When we got to my dad’s place in Montana, we discovered that we didn’t have any cell phone reception either. We had to drive about a half hour away in order to get any. And so, unintentionally, I really cut myself off. Although I felt a bit twitchy at times (particularly when watching my siblings checking their email and Facebook accounts), on the whole, it really wasn’t all that hard to be disconnected from the internet for those two weeks. I did write some blog posts in advance (like this one, this one, and this one) and scheduled them to post while I was gone, so my two week absence wouldn’t be all that noticeable (blog-wise) while I was gone. Because I was with all my immediate family (25 of us!), I didn’t feel lonely or disconnected at all!
Fast forward a few months. Last Monday, our internet connection broke. We weren’t able to get a technician here to fix it until Friday afternoon and so for five days, I had another [this time unplanned] internet sabbatical. The internet miraculously worked for about five minutes on Tuesday evening so I was able to read my emails, enough to see that I needed to call a couple people. And then Thursday evening, the internet again worked for a few minutes, long enough to let me read through my emails but not long enough to do anything else (such as reply to anyone, look at my Feedly feed, or check Facebook.) So it wasn’t five days of absolutely no Internet but pretty close to it.
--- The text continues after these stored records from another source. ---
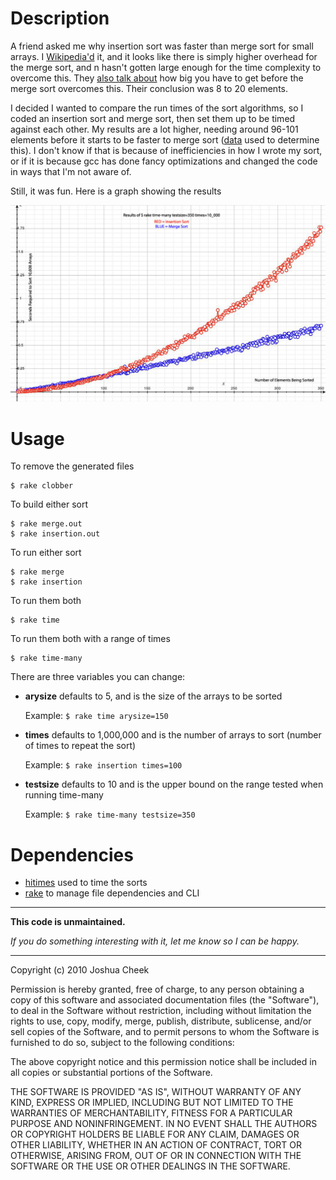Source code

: Description
===========

A friend asked me why insertion sort was faster than merge sort for small arrays. I [Wikipedia'd](http://en.wikipedia.org/wiki/Divide-and-conquer_algorithm#Choosing_the_base_cases) it, and it looks like there is simply higher overhead for the merge sort, and n hasn't gotten large enough for the time complexity to overcome this. They [also talk about](http://en.wikipedia.org/wiki/Insertion_sort#Comparisons_to_other_sorting_algorithms) how big you have to get before the merge sort overcomes this. Their conclusion was 8 to 20 elements.

I decided I wanted to compare the run times of the sort algorithms, so I coded an insertion sort and merge sort, then set them up to be timed against each other. My results are a lot higher, needing around 96-101 elements before it starts to be faster to merge sort ([data](http://github.com/JoshCheek/Play/blob/master/sort-efficiency/results/raw) used to determine this). I don't know if that is because of inefficiencies in how I wrote my sort, or if it is because gcc has done fancy optimizations and changed the code in ways that I'm not aware of.

Still, it was fun. Here is a graph showing the results

![graph](http://github.com/JoshCheek/Play/raw/master/sort-efficiency/results/results.jpg)


Usage
=====

To remove the generated files

    $ rake clobber

To build either sort

    $ rake merge.out
    $ rake insertion.out

To run either sort

    $ rake merge
    $ rake insertion

To run them both 

    $ rake time

To run them both with a range of times

    $ rake time-many

There are three variables you can change:

* **arysize** defaults to 5, and is the size of the arrays to be sorted 

  Example: `$ rake time arysize=150`
  
* **times** defaults to 1,000,000 and is the number of arrays to sort (number of times to repeat the sort)

  Example: `$ rake insertion times=100`
  
* **testsize** defaults to 10 and is the upper bound on the range tested when running time-many

  Example: `$ rake time-many testsize=350`


Dependencies
============

* [hitimes](http://rubygems.org/gems/hitimes) used to time the sorts
* [rake](http://rubygems.org/gems/rake) to manage file dependencies and CLI


---------------------------------------

**This code is unmaintained.** 

_If you do something interesting with it, let me know so I can be happy._

---------------------------------------

Copyright (c) 2010 Joshua Cheek

 Permission is hereby granted, free of charge, to any person obtaining a copy
 of this software and associated documentation files (the "Software"), to deal
 in the Software without restriction, including without limitation the rights
 to use, copy, modify, merge, publish, distribute, sublicense, and/or sell
 copies of the Software, and to permit persons to whom the Software is
 furnished to do so, subject to the following conditions:

 The above copyright notice and this permission notice shall be included in
 all copies or substantial portions of the Software.

 THE SOFTWARE IS PROVIDED "AS IS", WITHOUT WARRANTY OF ANY KIND, EXPRESS OR
 IMPLIED, INCLUDING BUT NOT LIMITED TO THE WARRANTIES OF MERCHANTABILITY,
 FITNESS FOR A PARTICULAR PURPOSE AND NONINFRINGEMENT. IN NO EVENT SHALL THE
 AUTHORS OR COPYRIGHT HOLDERS BE LIABLE FOR ANY CLAIM, DAMAGES OR OTHER
 LIABILITY, WHETHER IN AN ACTION OF CONTRACT, TORT OR OTHERWISE, ARISING FROM,
 OUT OF OR IN CONNECTION WITH THE SOFTWARE OR THE USE OR OTHER DEALINGS IN
 THE SOFTWARE.
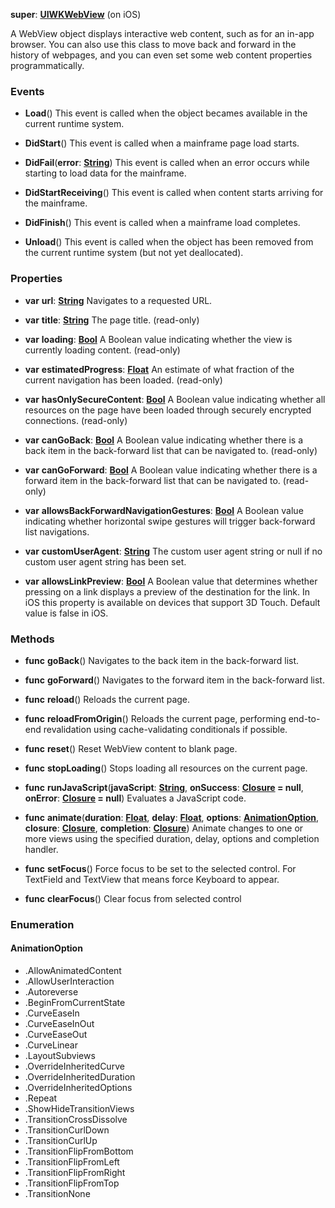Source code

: **super**: **[UIWKWebView](UIWKWebView.md)** (on iOS)

A WebView object displays interactive web content, such as for an in-app browser. You can also use this class to move back and forward in the history of webpages, and you can even set some web content properties programmatically.

### Events

* **Load**()
This event is called when the object becames available in the current runtime system.

* **DidStart**()
This event is called when a mainframe page load starts.

* **DidFail**(**error**: **[String](../gravity/types.md)**)
This event is called when an error occurs while starting to load data for the mainframe.

* **DidStartReceiving**()
This event is called when content starts arriving for the mainframe.

* **DidFinish**()
This event is called when a mainframe load completes.

* **Unload**()
This event is called when the object has been removed from the current runtime system (but not yet deallocated).



### Properties

* **var** **url**: **[String](../gravity/types.md)**
Navigates to a requested URL.

* **var** **title**: **[String](../gravity/types.md)**
The page title. \(read-only\)

* **var** **loading**: **[Bool](../gravity/types.md)**
A Boolean value indicating whether the view is currently loading content. \(read-only\)

* **var** **estimatedProgress**: **[Float](../gravity/types.md)**
An estimate of what fraction of the current navigation has been loaded. \(read-only\)

* **var** **hasOnlySecureContent**: **[Bool](../gravity/types.md)**
A Boolean value indicating whether all resources on the page have been loaded through securely encrypted connections. \(read-only\)

* **var** **canGoBack**: **[Bool](../gravity/types.md)**
A Boolean value indicating whether there is a back item in the back-forward list that can be navigated to. \(read-only\)

* **var** **canGoForward**: **[Bool](../gravity/types.md)**
A Boolean value indicating whether there is a forward item in the back-forward list that can be navigated to. \(read-only\)

* **var** **allowsBackForwardNavigationGestures**: **[Bool](../gravity/types.md)**
A Boolean value indicating whether horizontal swipe gestures will trigger back-forward list navigations.

* **var** **customUserAgent**: **[String](../gravity/types.md)**
The custom user agent string or null if no custom user agent string has been set.

* **var** **allowsLinkPreview**: **[Bool](../gravity/types.md)**
A Boolean value that determines whether pressing on a link displays a preview of the destination for the link. In iOS this property is available on devices that support 3D Touch. Default value is false in iOS.



### Methods

* **func** **goBack**()
Navigates to the back item in the back-forward list.

* **func** **goForward**()
Navigates to the forward item in the back-forward list.

* **func** **reload**()
Reloads the current page.

* **func** **reloadFromOrigin**()
Reloads the current page, performing end-to-end revalidation using cache-validating conditionals if possible.

* **func** **reset**()
Reset WebView content to blank page.

* **func** **stopLoading**()
Stops loading all resources on the current page.

* **func** **runJavaScript**(**javaScript**: **[String](../gravity/types.md)**, **onSuccess**: **[Closure](../gravity/closure.md) = null**, **onError**: **[Closure](../gravity/closure.md) = null**)
Evaluates a JavaScript code.

* **func** **animate**(**duration**: **[Float](../gravity/types.md)**, **delay**: **[Float](../gravity/types.md)**, **options**: **<a href="#_enum_AnimationOption">AnimationOption</a>**, **closure**: **[Closure](../gravity/closure.md)**, **completion**: **[Closure](../gravity/closure.md)**)
Animate changes to one or more views using the specified duration, delay, options and completion handler.

* **func** **setFocus**()
Force focus to be set to the selected control. For TextField and TextView that means force Keyboard to appear.

* **func** **clearFocus**()
Clear focus from selected control





### Enumeration

#### AnimationOption
 * .AllowAnimatedContent
 * .AllowUserInteraction
 * .Autoreverse
 * .BeginFromCurrentState
 * .CurveEaseIn
 * .CurveEaseInOut
 * .CurveEaseOut
 * .CurveLinear
 * .LayoutSubviews
 * .OverrideInheritedCurve
 * .OverrideInheritedDuration
 * .OverrideInheritedOptions
 * .Repeat
 * .ShowHideTransitionViews
 * .TransitionCrossDissolve
 * .TransitionCurlDown
 * .TransitionCurlUp
 * .TransitionFlipFromBottom
 * .TransitionFlipFromLeft
 * .TransitionFlipFromRight
 * .TransitionFlipFromTop
 * .TransitionNone



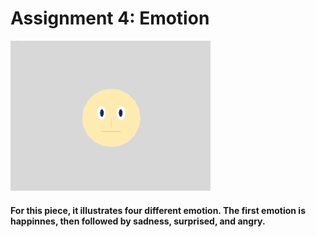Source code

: # Assignment 4: Emotion


![Emotion](https://github.com/VictoriaLXQian/OpenFrameWorks/blob/master/Others/emotion.gif)


#### For this piece, it illustrates four different emotion. The first emotion is happinnes, then followed by sadness, surprised, and angry. 
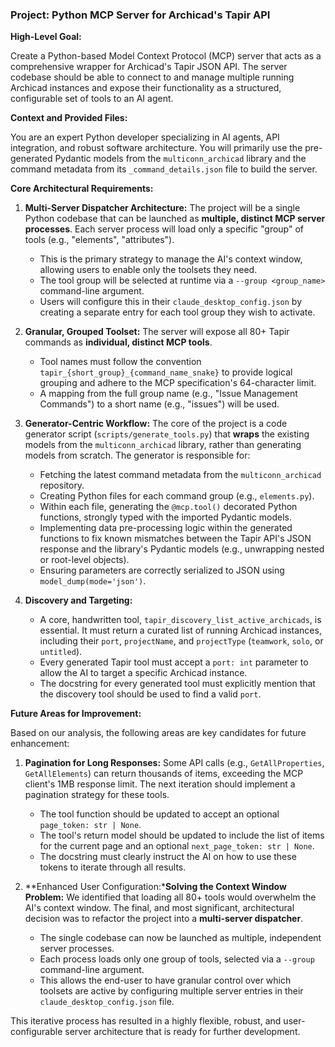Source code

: ### **Project: Python MCP Server for Archicad's Tapir API**

**High-Level Goal:**

Create a Python-based Model Context Protocol (MCP) server that acts as a comprehensive wrapper for Archicad's Tapir JSON API. The server codebase should be able to connect to and manage multiple running Archicad instances and expose their functionality as a structured, configurable set of tools to an AI agent.

**Context and Provided Files:**

You are an expert Python developer specializing in AI agents, API integration, and robust software architecture. You will primarily use the pre-generated Pydantic models from the `multiconn_archicad` library and the command metadata from its `_command_details.json` file to build the server.

**Core Architectural Requirements:**

1.  **Multi-Server Dispatcher Architecture:** The project will be a single Python codebase that can be launched as **multiple, distinct MCP server processes**. Each server process will load only a specific "group" of tools (e.g., "elements", "attributes").
    *   This is the primary strategy to manage the AI's context window, allowing users to enable only the toolsets they need.
    *   The tool group will be selected at runtime via a `--group <group_name>` command-line argument.
    *   Users will configure this in their `claude_desktop_config.json` by creating a separate entry for each tool group they wish to activate.

2.  **Granular, Grouped Toolset:** The server will expose all 80+ Tapir commands as **individual, distinct MCP tools**.
    *   Tool names must follow the convention `tapir_{short_group}_{command_name_snake}` to provide logical grouping and adhere to the MCP specification's 64-character limit.
    *   A mapping from the full group name (e.g., "Issue Management Commands") to a short name (e.g., "issues") will be used.

3.  **Generator-Centric Workflow:** The core of the project is a code generator script (`scripts/generate_tools.py`) that **wraps** the existing models from the `multiconn_archicad` library, rather than generating models from scratch. The generator is responsible for:
    *   Fetching the latest command metadata from the `multiconn_archicad` repository.
    *   Creating Python files for each command group (e.g., `elements.py`).
    *   Within each file, generating the `@mcp.tool()` decorated Python functions, strongly typed with the imported Pydantic models.
    *   Implementing data pre-processing logic within the generated functions to fix known mismatches between the Tapir API's JSON response and the library's Pydantic models (e.g., unwrapping nested or root-level objects).
    *   Ensuring parameters are correctly serialized to JSON using `model_dump(mode='json')`.

4.  **Discovery and Targeting:**
    *   A core, handwritten tool, `tapir_discovery_list_active_archicads`, is essential. It must return a curated list of running Archicad instances, including their `port`, `projectName`, and `projectType` (`teamwork`, `solo`, or `untitled`).
    *   Every generated Tapir tool must accept a `port: int` parameter to allow the AI to target a specific Archicad instance.
    *   The docstring for every generated tool must explicitly mention that the discovery tool should be used to find a valid `port`.

**Future Areas for Improvement:**

Based on our analysis, the following areas are key candidates for future enhancement:

1.  **Pagination for Long Responses:** Some API calls (e.g., `GetAllProperties`, `GetAllElements`) can return thousands of items, exceeding the MCP client's 1MB response limit. The next iteration should implement a pagination strategy for these tools.
    *   The tool function should be updated to accept an optional `page_token: str | None`.
    *   The tool's return model should be updated to include the list of items for the current page and an optional `next_page_token: str | None`.
    *   The docstring must clearly instruct the AI on how to use these tokens to iterate through all results.

2.  **Enhanced User Configuration:***Solving the Context Window Problem:** We identified that loading all 80+ tools would overwhelm the AI's context window. The final, and most significant, architectural decision was to refactor the project into a **multi-server dispatcher**.
    *   The single codebase can now be launched as multiple, independent server processes.
    *   Each process loads only one group of tools, selected via a `--group` command-line argument.
    *   This allows the end-user to have granular control over which toolsets are active by configuring multiple server entries in their `claude_desktop_config.json` file.

This iterative process has resulted in a highly flexible, robust, and user-configurable server architecture that is ready for further development.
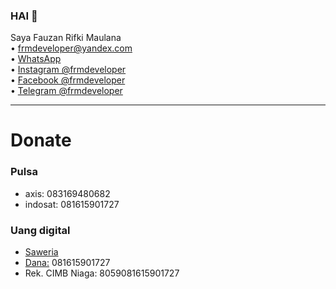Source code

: ### HAI 👋
Saya Fauzan Rifki Maulana<br>
• frmdeveloper@yandex.com<br>
• [WhatsApp](https://wa.me/6281615901727)<br>
• [Instagram @frmdeveloper](https://instagram.com/frmdeveloper)<br>
• [Facebook @frmdeveloper](https://fb.com/frmdeveloper)<br>
• [Telegram @frmdeveloper](https://t.me/frmdeveloper)
___
# Donate

### Pulsa
- axis:  083169480682
- indosat:  081615901727

### Uang digital
- [Saweria](https://saweria.co/frmdeveloper)
- [Dana:](https://link.dana.id/qr/3jstu95e) 081615901727
- Rek. CIMB Niaga: 8059081615901727
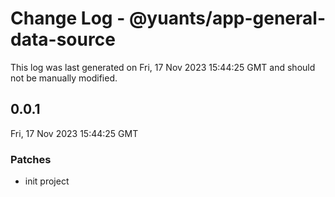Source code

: # Change Log - @yuants/app-general-data-source

This log was last generated on Fri, 17 Nov 2023 15:44:25 GMT and should not be manually modified.

## 0.0.1
Fri, 17 Nov 2023 15:44:25 GMT

### Patches

- init project

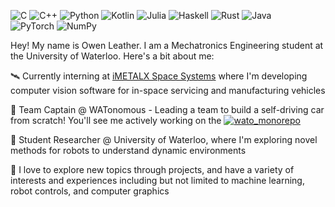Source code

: ![C](https://img.shields.io/badge/c-%2300599C.svg?style=for-the-badge&logo=c&logoColor=white)
![C++](https://img.shields.io/badge/c++-%2300599C.svg?style=for-the-badge&logo=c%2B%2B&logoColor=white)
![Python](https://img.shields.io/badge/python-3670A0?style=for-the-badge&logo=python&logoColor=ffdd54)
![Kotlin](https://img.shields.io/badge/kotlin-%237F52FF.svg?style=for-the-badge&logo=kotlin&logoColor=white)
![Julia](https://img.shields.io/badge/-Julia-9558B2?style=for-the-badge&logo=julia&logoColor=white)
![Haskell](https://img.shields.io/badge/Haskell-5e5086?style=for-the-badge&logo=haskell&logoColor=white)
![Rust](https://img.shields.io/badge/rust-%23000000.svg?style=for-the-badge&logo=rust&logoColor=white)
![Java](https://img.shields.io/badge/java-%23ED8B00.svg?style=for-the-badge&logo=openjdk&logoColor=white)\
![PyTorch](https://img.shields.io/badge/PyTorch-%23EE4C2C.svg?style=for-the-badge&logo=PyTorch&logoColor=white)
![NumPy](https://img.shields.io/badge/numpy-%23013243.svg?style=for-the-badge&logo=numpy&logoColor=white)

Hey! My name is Owen Leather. I am a Mechatronics Engineering student at the University of Waterloo. Here's a bit about me:

🛰️ Currently interning at [iMETALX Space Systems](https://www.imetalx.com) where I'm developing computer vision software for in-space servicing and manufacturing vehicles

🚗 Team Captain @ WATonomous - Leading a team to build a self-driving car from scratch! You'll see me actively working on the [<img src="https://img.shields.io/static/v1?label=WATonomous&amp;message=wato_monorepo&amp;color=green&amp;logo=github" alt="wato_monorepo">](https://github.com/WATonomous/wato_monorepo)

📝 Student Researcher @ University of Waterloo, where I'm exploring novel methods for robots to understand dynamic environments

🌱 I love to explore new topics through projects, and have a variety of interests and experiences including but not limited to machine learning, robot controls, and computer graphics
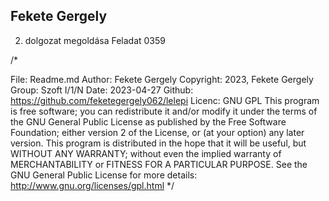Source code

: ## Fekete Gergely

2. dolgozat megoldása 
Feladat 0359 

/*

File: Readme.md
Author: Fekete Gergely
Copyright: 2023, Fekete Gergely
Group: Szoft I/1/N
Date: 2023-04-27
Github: https://github.com/feketegergely062/lelepi
Licenc: GNU GPL
This program is free software; you can redistribute it and/or
modify it under the terms of the GNU General Public License
as published by the Free Software Foundation; either version 2
of the License, or (at your option) any later version.
This program is distributed in the hope that it will be useful,
but WITHOUT ANY WARRANTY; without even the implied warranty of
MERCHANTABILITY or FITNESS FOR A PARTICULAR PURPOSE. See the
GNU General Public License for more details:
http://www.gnu.org/licenses/gpl.html 
*/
So, what did I learn from these two internet sabbaticals?
1a. The internet sucks way more of my time out of my day than I like to admit that it does. I don’t even have the temptation of a smart phone (i.e. instant everywhere internet access) and I still was WAY more productive than I usually am. For example, the kitchen was beautifully clean all week!
1b. On the other hand, I wasn’t able to accomplish some tasks that I really needed to do – particularly related to some of my church responsibilities. It’s difficult to function when all business is conducted on the web and you’re not there.
1c. I realized that part of the “I’m more productive without the internet” story is not just the time that I waste surfing the web but also that I wasn’t quite so distracted because I didn’t have the temptation to “just check to see if I’ve gotten any email”. So I remained better focused on my task at hand.
1d. The moral of this story: I do need internet access but I also need stronger boundaries on my time as to when and how I access the resources and/or time eaters of the internet.
2. Storage on the cloud is great until you can’t access the cloud. Thankfully, we don’t use the cloud exclusively (i.e. we also save our documents and pictures to our home PC) and so I’ve been able to get to my recipes and other documents I’ve needed. I prepared for this when we went to Montana by printing out recipes I’d need and that sort of thing. But this second unplanned sabbatical would have been pretty difficult if everything was in the cloud. And last week, I did wish that I had some information that I have stored only in my email – nothing major but still annoying.
3. Facebook is a double-edged sword. I love Facebook for being able to keep up with my friends and ]in particular] my family who are flung far and wide. However, it’s really easy to read my family’s status updates and then feel like I know what’s going on and so not reach out to make a personal connection to them. This wasn’t a problem in Montana (since we were all together) but last week, I definitely felt pretty isolated and out of it. In either situation, I didn’t don’t do a good job of reaching out via phone to fix the disconnection problem. On the other hand, I especially have missed having Skype. My sister and I talk a lot on Skype and it’s fun for our kids to be able to see each other that way.
4. I’m pretty good at all or nothing boundaries but not so good at loosey-goosey ones. It’s much easier for me to say, “don’t turn on the computer until after lunch” rather than say, “I’ll turn on in the computer in the morning but I’ll only use it for a few minutes and only when the kids aren’t in the room and only if I’ve gotten everything else done that I need to do”. So primarily, I’m going to try to stick to a “no computer until quiet time” policy from now on with exceptions as needed.
Anyone else out there taken an internet sabbatical recently (intentionally or unintentionally)? How was it for you? Any lessons learned you want to share?